What are Oil Reserves?

What are oil reserves? Nobody knows. OPEC Rules divi up the production cap according to stated reserves, so when they adopted that rule, declared reserves jumped without any new oil finds, and no-one ever accepts that their reserves have been depleted at all by the fact that they are taking some out. 

Chris Rick wrote and asked me this question:

“I reckon we use about 30bn barrels a year. It said that Canadian tar sands were now considered a valid reserve and contributed a 150bn increase. However Shell reckon there is 2tn barrels there.
I also note that the OPEC countries declared reserves have all stayed the same over the last 10 years or so or gone up.
The last estimate I looked at had world oil reserves at 1,300bn. Taking a big pinch of Sulphur that gives us 20 years…or if I listen to Shell then 40 years. (If economic growth can continue then, come on down Dr Bartlett, and those numbers are much smaller.)
Of course it will be a bumpy road to get there, but does that look right to you?”

My reply:

What are oil reserves? Nobody knows. OPEC Rules divi up the production cap according to stated reserves, so when they adopted that rule, declared reserves jumped without any new oil finds, and no-one ever accepts that their reserves have been depleted at all by the fact that they are taking some out.

The tar sands are a great example, because you have to use a lot of energy to pump steam into them to extract the heavy oils: the amount that’s recoverable thus runs from “how much would I bother to recover if I can get $60 a barrel for the outcome?”, which I’d guess roughly equates to the 150bnB estimate, to “how much can I get out without actually using more energy to get it out than I get out?” – which would be the 2tnB end.

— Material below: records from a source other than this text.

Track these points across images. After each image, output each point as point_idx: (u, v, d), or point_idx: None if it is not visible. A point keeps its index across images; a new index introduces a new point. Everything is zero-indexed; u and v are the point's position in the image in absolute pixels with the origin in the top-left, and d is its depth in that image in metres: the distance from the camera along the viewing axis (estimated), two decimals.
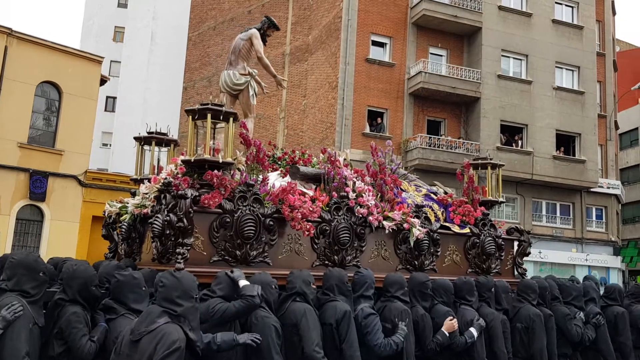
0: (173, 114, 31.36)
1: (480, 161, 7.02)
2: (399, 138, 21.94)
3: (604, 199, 25.69)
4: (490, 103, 22.55)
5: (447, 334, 4.83)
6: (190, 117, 5.04)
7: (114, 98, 36.17)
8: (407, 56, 22.46)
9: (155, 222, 4.69)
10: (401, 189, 6.22)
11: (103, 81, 17.65)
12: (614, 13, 29.44)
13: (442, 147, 21.32)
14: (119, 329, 3.62)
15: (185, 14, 32.47)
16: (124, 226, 5.62)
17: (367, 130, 21.57)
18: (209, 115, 4.93)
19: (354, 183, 5.56)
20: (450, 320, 4.88)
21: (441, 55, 23.23)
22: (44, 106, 16.36)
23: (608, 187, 25.65)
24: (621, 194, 27.41)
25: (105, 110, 36.90)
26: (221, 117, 4.99)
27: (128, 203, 5.58)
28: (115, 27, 39.13)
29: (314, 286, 4.49)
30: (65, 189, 16.08)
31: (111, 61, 36.34)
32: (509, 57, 23.55)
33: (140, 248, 5.51)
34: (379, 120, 22.05)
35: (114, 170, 25.37)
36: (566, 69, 24.66)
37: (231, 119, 5.05)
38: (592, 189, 24.80)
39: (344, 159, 6.08)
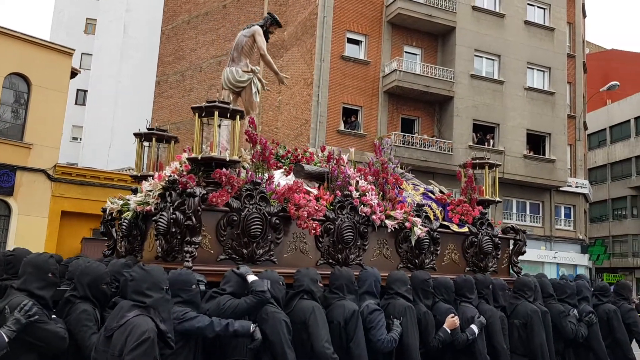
0: (145, 108, 30.94)
1: (478, 161, 7.11)
2: (374, 135, 22.03)
3: (573, 198, 26.25)
4: (463, 102, 22.82)
5: (449, 331, 4.93)
6: (197, 114, 4.95)
7: (85, 91, 35.55)
8: (382, 54, 22.57)
9: (160, 219, 4.66)
10: (401, 188, 6.28)
11: (74, 74, 17.32)
12: (584, 15, 30.04)
13: (415, 145, 21.51)
14: None
15: (159, 7, 32.02)
16: (124, 223, 5.53)
17: (342, 127, 21.62)
18: (216, 113, 4.87)
19: (357, 182, 5.61)
20: (452, 317, 4.98)
21: (415, 54, 23.40)
22: (12, 98, 15.98)
23: (576, 187, 26.20)
24: (589, 193, 28.03)
25: (76, 103, 36.24)
26: (228, 115, 4.96)
27: (130, 200, 5.52)
28: (86, 19, 38.43)
29: (321, 284, 4.54)
30: (34, 183, 15.75)
31: (82, 53, 35.67)
32: (482, 57, 23.86)
33: (142, 246, 5.49)
34: (354, 117, 22.12)
35: (84, 165, 24.96)
36: (537, 70, 25.09)
37: (237, 117, 5.03)
38: (561, 188, 25.30)
39: (349, 157, 6.11)
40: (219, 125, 5.00)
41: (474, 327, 5.05)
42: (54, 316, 3.78)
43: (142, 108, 31.39)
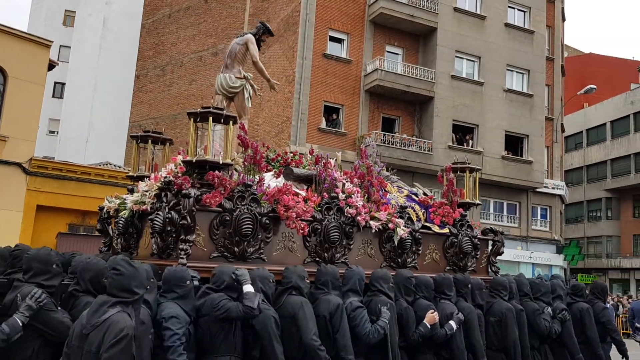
0: (124, 102, 30.63)
1: (459, 165, 7.35)
2: (354, 134, 22.10)
3: (549, 199, 26.62)
4: (443, 102, 22.98)
5: (429, 326, 5.18)
6: (192, 119, 5.22)
7: (63, 84, 35.03)
8: (363, 53, 22.62)
9: (156, 218, 4.95)
10: (385, 191, 6.53)
11: (51, 66, 17.02)
12: (563, 19, 30.46)
13: (396, 145, 21.61)
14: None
15: (139, 1, 31.68)
16: (120, 221, 5.80)
17: (323, 125, 21.63)
18: (210, 118, 5.13)
19: (344, 185, 5.87)
20: (432, 313, 5.24)
21: (397, 54, 23.51)
22: None
23: (553, 188, 26.58)
24: (565, 195, 28.45)
25: (53, 96, 35.70)
26: (222, 120, 5.22)
27: (126, 199, 5.80)
28: (65, 10, 37.85)
29: (308, 281, 4.78)
30: (9, 176, 15.45)
31: (60, 46, 35.11)
32: (462, 58, 24.05)
33: (137, 243, 5.76)
34: (335, 115, 22.14)
35: (60, 159, 24.60)
36: (516, 72, 25.37)
37: (231, 122, 5.29)
38: (537, 189, 25.64)
39: (336, 161, 6.38)
40: (214, 130, 5.24)
41: (452, 323, 5.31)
42: (59, 308, 4.06)
43: (120, 102, 31.06)
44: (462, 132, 23.81)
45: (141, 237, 5.72)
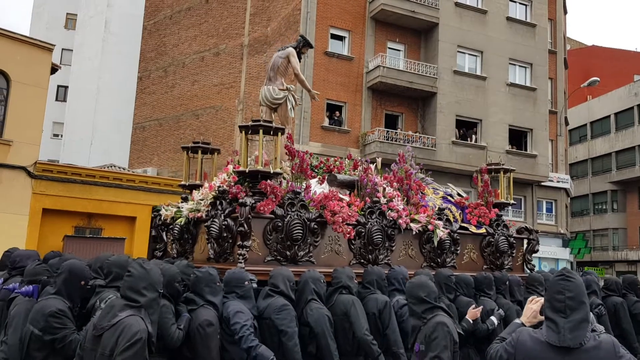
0: (127, 104, 30.67)
1: (493, 166, 7.62)
2: (357, 131, 22.08)
3: (554, 193, 26.55)
4: (446, 98, 22.93)
5: (471, 321, 5.37)
6: (243, 132, 5.58)
7: (66, 87, 35.13)
8: (365, 50, 22.59)
9: (212, 225, 5.39)
10: (423, 193, 6.81)
11: (54, 69, 17.05)
12: (565, 12, 30.34)
13: (399, 141, 21.57)
14: (200, 319, 4.11)
15: (140, 3, 31.70)
16: (176, 228, 6.24)
17: (326, 123, 21.62)
18: (260, 131, 5.49)
19: (384, 189, 6.22)
20: (474, 308, 5.42)
21: (399, 50, 23.46)
22: None
23: (558, 181, 26.50)
24: (570, 188, 28.37)
25: (57, 99, 35.83)
26: (271, 132, 5.59)
27: (182, 207, 6.24)
28: (67, 14, 37.96)
29: (355, 281, 5.10)
30: (14, 180, 15.50)
31: (63, 49, 35.25)
32: (464, 53, 23.98)
33: (192, 248, 6.22)
34: (338, 113, 22.12)
35: (65, 162, 24.67)
36: (519, 66, 25.29)
37: (279, 134, 5.65)
38: (542, 183, 25.56)
39: (375, 166, 6.77)
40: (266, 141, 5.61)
41: (493, 318, 5.52)
42: None
43: (123, 104, 31.11)
44: (466, 128, 23.76)
45: (196, 242, 6.17)
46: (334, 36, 22.33)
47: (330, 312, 4.67)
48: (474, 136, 23.74)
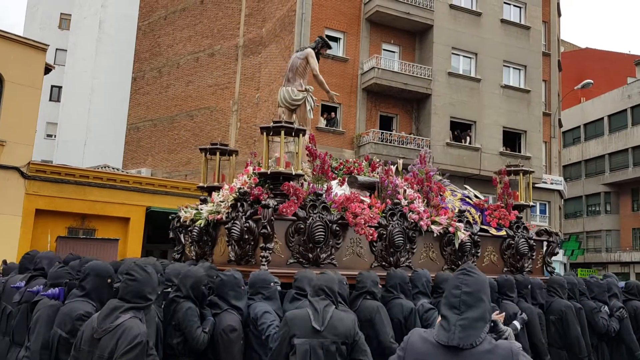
0: (121, 104, 30.59)
1: (512, 168, 7.62)
2: (352, 133, 22.10)
3: (548, 194, 26.64)
4: (440, 100, 22.98)
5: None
6: (265, 133, 5.57)
7: (59, 87, 34.99)
8: (360, 51, 22.61)
9: (233, 227, 5.34)
10: (442, 195, 6.77)
11: (48, 70, 16.99)
12: (559, 14, 30.47)
13: (394, 143, 21.61)
14: (223, 324, 4.11)
15: (135, 3, 31.62)
16: (195, 230, 6.18)
17: (321, 124, 21.62)
18: (282, 132, 5.46)
19: (405, 191, 6.21)
20: (497, 313, 5.33)
21: (394, 52, 23.50)
22: None
23: (552, 183, 26.60)
24: (564, 190, 28.48)
25: (50, 99, 35.68)
26: (293, 133, 5.58)
27: (201, 209, 6.21)
28: (61, 14, 37.84)
29: (380, 286, 4.99)
30: (7, 180, 15.43)
31: (57, 49, 35.10)
32: (459, 55, 24.04)
33: (212, 250, 6.19)
34: (333, 114, 22.13)
35: (58, 162, 24.57)
36: (513, 68, 25.37)
37: (301, 135, 5.64)
38: (536, 185, 25.63)
39: (396, 168, 6.72)
40: (272, 141, 5.62)
41: (516, 323, 5.42)
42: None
43: (118, 105, 31.03)
44: (460, 129, 23.82)
45: (216, 244, 6.12)
46: (329, 37, 22.20)
47: (356, 317, 4.62)
48: (468, 138, 23.81)
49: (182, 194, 17.70)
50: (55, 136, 34.25)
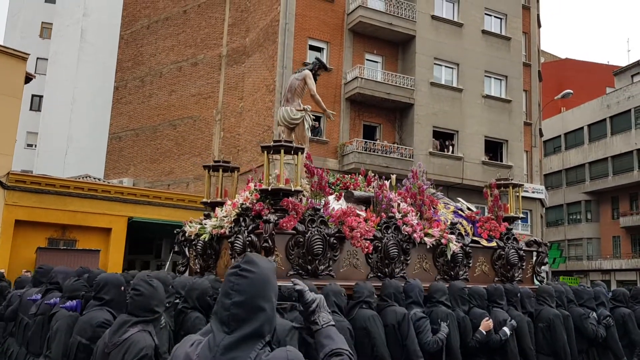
0: (103, 114, 30.35)
1: (502, 181, 7.90)
2: (336, 142, 22.15)
3: (529, 203, 26.88)
4: (423, 109, 23.15)
5: (485, 333, 5.59)
6: (266, 152, 5.84)
7: (40, 97, 34.64)
8: (343, 62, 22.72)
9: (236, 241, 5.62)
10: (435, 208, 7.00)
11: (28, 79, 16.84)
12: (539, 25, 30.93)
13: (377, 152, 21.70)
14: None
15: (117, 12, 31.47)
16: (199, 244, 6.51)
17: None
18: (282, 150, 5.72)
19: (399, 205, 6.44)
20: (487, 320, 5.66)
21: (376, 62, 23.65)
22: None
23: (533, 192, 26.86)
24: (545, 198, 28.78)
25: (31, 109, 35.31)
26: (292, 152, 5.84)
27: (205, 224, 6.51)
28: (42, 22, 37.52)
29: (376, 296, 5.31)
30: None
31: (37, 58, 34.81)
32: (441, 65, 24.27)
33: (216, 263, 6.48)
34: (316, 124, 22.16)
35: (39, 172, 24.27)
36: (495, 78, 25.67)
37: (299, 153, 5.90)
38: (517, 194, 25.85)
39: (390, 182, 6.98)
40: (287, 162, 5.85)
41: (506, 329, 5.71)
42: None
43: (99, 114, 30.78)
44: (443, 138, 24.00)
45: (219, 257, 6.42)
46: (312, 47, 22.41)
47: (351, 326, 4.83)
48: (451, 147, 23.99)
49: (165, 203, 17.58)
50: (35, 146, 33.84)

The bigger problem is not the totality of reserves, but the maximum possible flow rate of production (some of which is constrained by availability of processing resources). Current world oil supply is around 89mbd. Current demand is a little higher:

The balance is currently being made up by bringing in various tankers from the sea (really!) and depleting official and unofficial reserves. That 4Q2011 result of 89.6mbd is probably the most that can be achieved without spending a lot of money on new refineries etc, which no-one is really doing, because in reality too many of them believe that the refining capacity would be mothballed because there is no more capacity to actually get the stuff out of the ground/sea. The higher the price gets, the more viable it is to get marginal reserves out, hence the flexibility of many reserve numbers BUT nobody has found any really big new oilfields for several decades.

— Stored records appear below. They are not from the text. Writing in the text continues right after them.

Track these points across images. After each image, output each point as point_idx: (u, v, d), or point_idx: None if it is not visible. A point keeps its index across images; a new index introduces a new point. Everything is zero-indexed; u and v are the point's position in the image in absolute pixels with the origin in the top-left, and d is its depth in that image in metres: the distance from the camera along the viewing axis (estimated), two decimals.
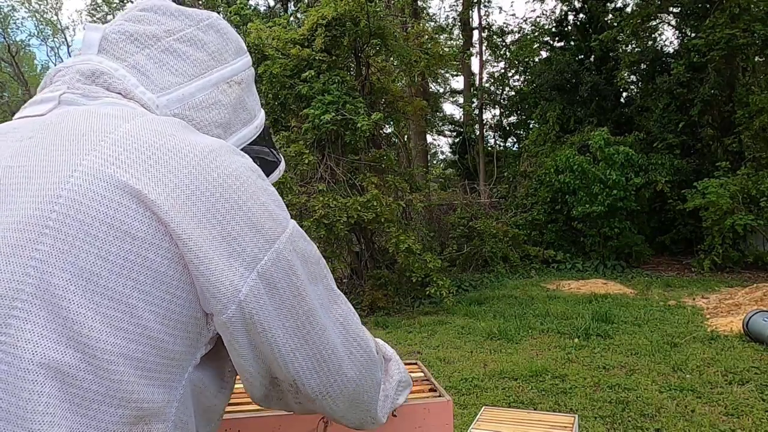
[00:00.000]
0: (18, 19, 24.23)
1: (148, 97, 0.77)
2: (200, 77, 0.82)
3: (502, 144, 21.59)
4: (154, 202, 0.63)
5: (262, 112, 0.93)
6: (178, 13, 0.84)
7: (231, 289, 0.66)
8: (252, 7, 13.82)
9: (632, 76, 16.30)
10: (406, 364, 1.66)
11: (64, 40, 26.11)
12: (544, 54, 18.29)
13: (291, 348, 0.73)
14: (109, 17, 23.47)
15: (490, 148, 20.23)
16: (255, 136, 0.89)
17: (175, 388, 0.67)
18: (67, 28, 29.99)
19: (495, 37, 21.12)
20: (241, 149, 0.84)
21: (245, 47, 0.91)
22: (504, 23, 29.19)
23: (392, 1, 11.67)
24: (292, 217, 0.75)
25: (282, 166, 0.96)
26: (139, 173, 0.64)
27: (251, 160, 0.74)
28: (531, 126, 17.21)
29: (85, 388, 0.59)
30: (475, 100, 19.76)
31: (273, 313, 0.70)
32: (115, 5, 22.31)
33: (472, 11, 19.82)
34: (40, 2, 24.57)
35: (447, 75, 23.51)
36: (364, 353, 0.83)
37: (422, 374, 1.58)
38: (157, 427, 0.65)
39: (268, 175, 0.82)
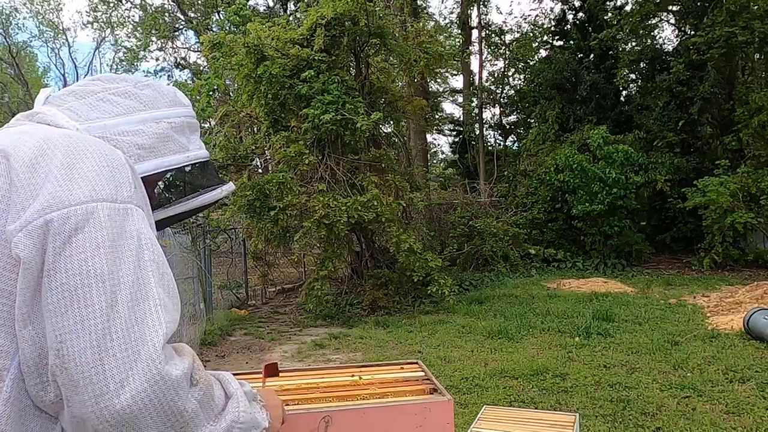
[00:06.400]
0: (19, 20, 24.15)
1: (70, 124, 0.97)
2: (125, 115, 1.02)
3: (502, 143, 21.61)
4: None
5: (203, 152, 1.13)
6: (120, 79, 1.06)
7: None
8: (251, 7, 13.82)
9: (632, 75, 16.30)
10: (407, 363, 1.65)
11: (65, 40, 26.11)
12: (543, 53, 18.32)
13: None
14: (110, 17, 23.47)
15: (490, 147, 20.24)
16: (186, 164, 1.09)
17: (13, 340, 0.81)
18: (68, 29, 30.00)
19: (494, 36, 21.12)
20: (188, 169, 1.10)
21: (186, 103, 1.14)
22: (503, 22, 29.17)
23: (391, 1, 11.66)
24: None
25: (226, 187, 1.17)
26: None
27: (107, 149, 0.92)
28: (531, 125, 17.21)
29: None
30: (474, 99, 19.76)
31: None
32: (113, 5, 22.31)
33: (471, 10, 19.81)
34: (41, 3, 24.55)
35: (447, 74, 23.47)
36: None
37: (423, 374, 1.58)
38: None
39: (206, 193, 1.12)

90mbd=33bbpa, so you weren’t far out.

The reserves we have will last much longer than either estimate, because it will take longer than 40 years to get it all out – but the flow rate at the end might be down to say 10mbd, which is just a tad short of demand.

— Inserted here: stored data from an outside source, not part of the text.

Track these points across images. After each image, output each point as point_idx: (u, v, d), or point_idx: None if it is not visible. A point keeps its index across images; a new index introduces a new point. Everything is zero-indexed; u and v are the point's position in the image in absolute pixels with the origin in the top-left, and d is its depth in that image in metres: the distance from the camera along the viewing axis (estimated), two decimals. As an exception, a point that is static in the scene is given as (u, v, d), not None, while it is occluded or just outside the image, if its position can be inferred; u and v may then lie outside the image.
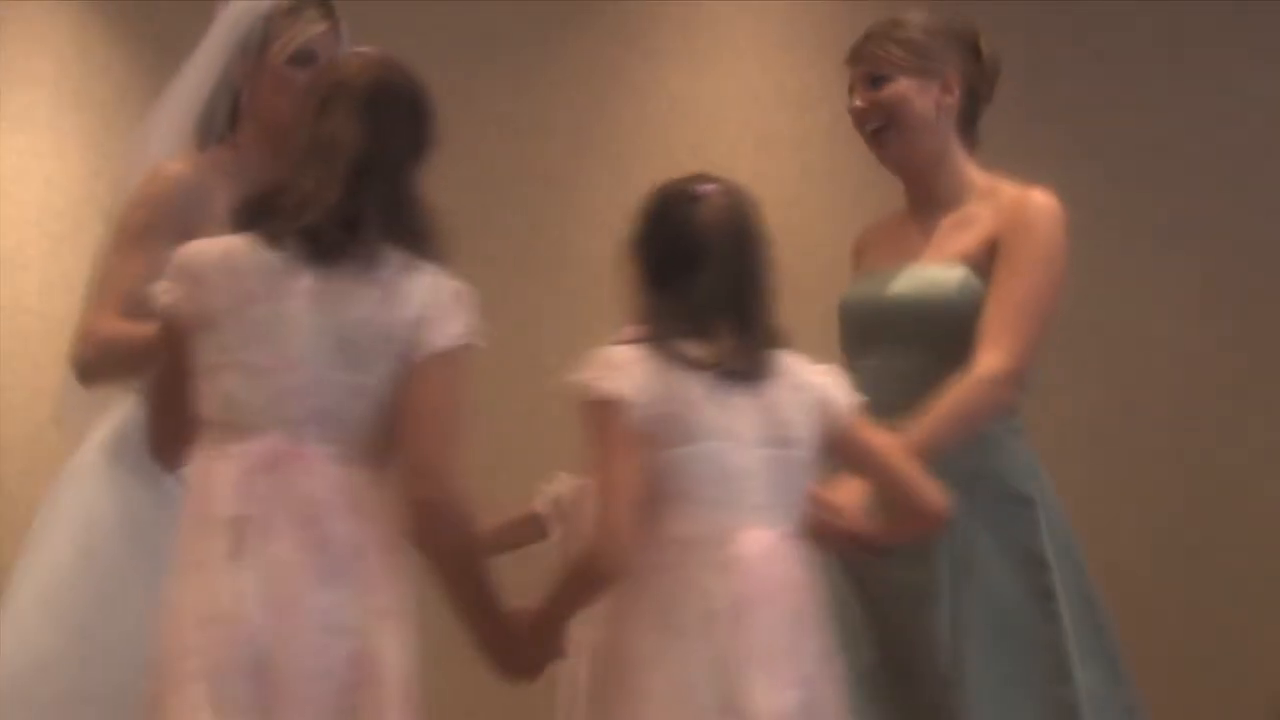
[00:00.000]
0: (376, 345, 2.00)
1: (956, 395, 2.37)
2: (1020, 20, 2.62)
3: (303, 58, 2.51)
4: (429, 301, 2.02)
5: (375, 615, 1.98)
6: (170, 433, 2.12)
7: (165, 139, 2.59)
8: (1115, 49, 4.73)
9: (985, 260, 2.46)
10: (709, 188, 2.21)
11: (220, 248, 2.07)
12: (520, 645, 2.11)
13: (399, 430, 2.00)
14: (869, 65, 2.56)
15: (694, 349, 2.12)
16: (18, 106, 4.96)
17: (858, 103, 2.57)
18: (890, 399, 2.40)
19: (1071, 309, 2.48)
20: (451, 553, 2.03)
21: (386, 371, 2.00)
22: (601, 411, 2.09)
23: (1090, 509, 4.27)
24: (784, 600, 2.08)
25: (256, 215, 2.07)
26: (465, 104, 4.75)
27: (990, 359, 2.39)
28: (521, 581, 2.22)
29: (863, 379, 2.48)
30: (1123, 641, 2.63)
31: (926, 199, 2.58)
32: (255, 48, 2.51)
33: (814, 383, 2.20)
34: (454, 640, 2.10)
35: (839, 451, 2.24)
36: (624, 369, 2.10)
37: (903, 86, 2.53)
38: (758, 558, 2.07)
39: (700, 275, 2.16)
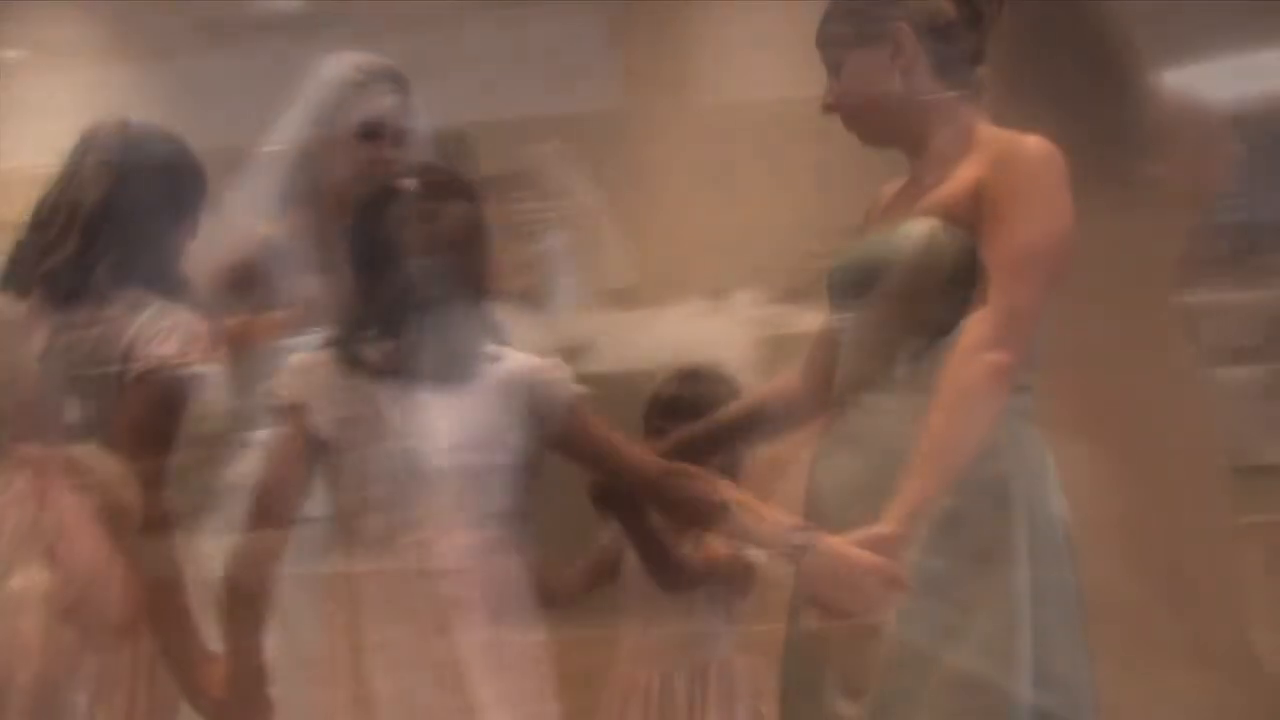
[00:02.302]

Back to the problem: if supply can’t meet demand, the oil reserves problem is NOW, not in 10/15/20/40 years time. GDP growth depends on the energy demands of that growth being met. There is a long-term trend in energy intensity efficiency of around 1.5% (ie it takes that much less energy each year to support a given level of economic activity). So, any growth in WORLD GDP of more than 1.5% means more demand for oil (and other stuff). The BRICS account for more than that on their domestic demand growth without anyone else in the world joining in.

SO – if we can’t increase the flow rate of supply, the price has to go up until it damps off demand – ie until almost all economic growth stops. My handy calculation from 2008 said that price is around $150 for WTLI, $165ish for Brent – which was somewhat proved out in late 2008 …

So, expect that price again in 3Q12. And sustaining at that price would push the reserve numbers up – and maybe set in train some production infrastructure investment (but not if we overshoot and crash again, which is the more likely possibility).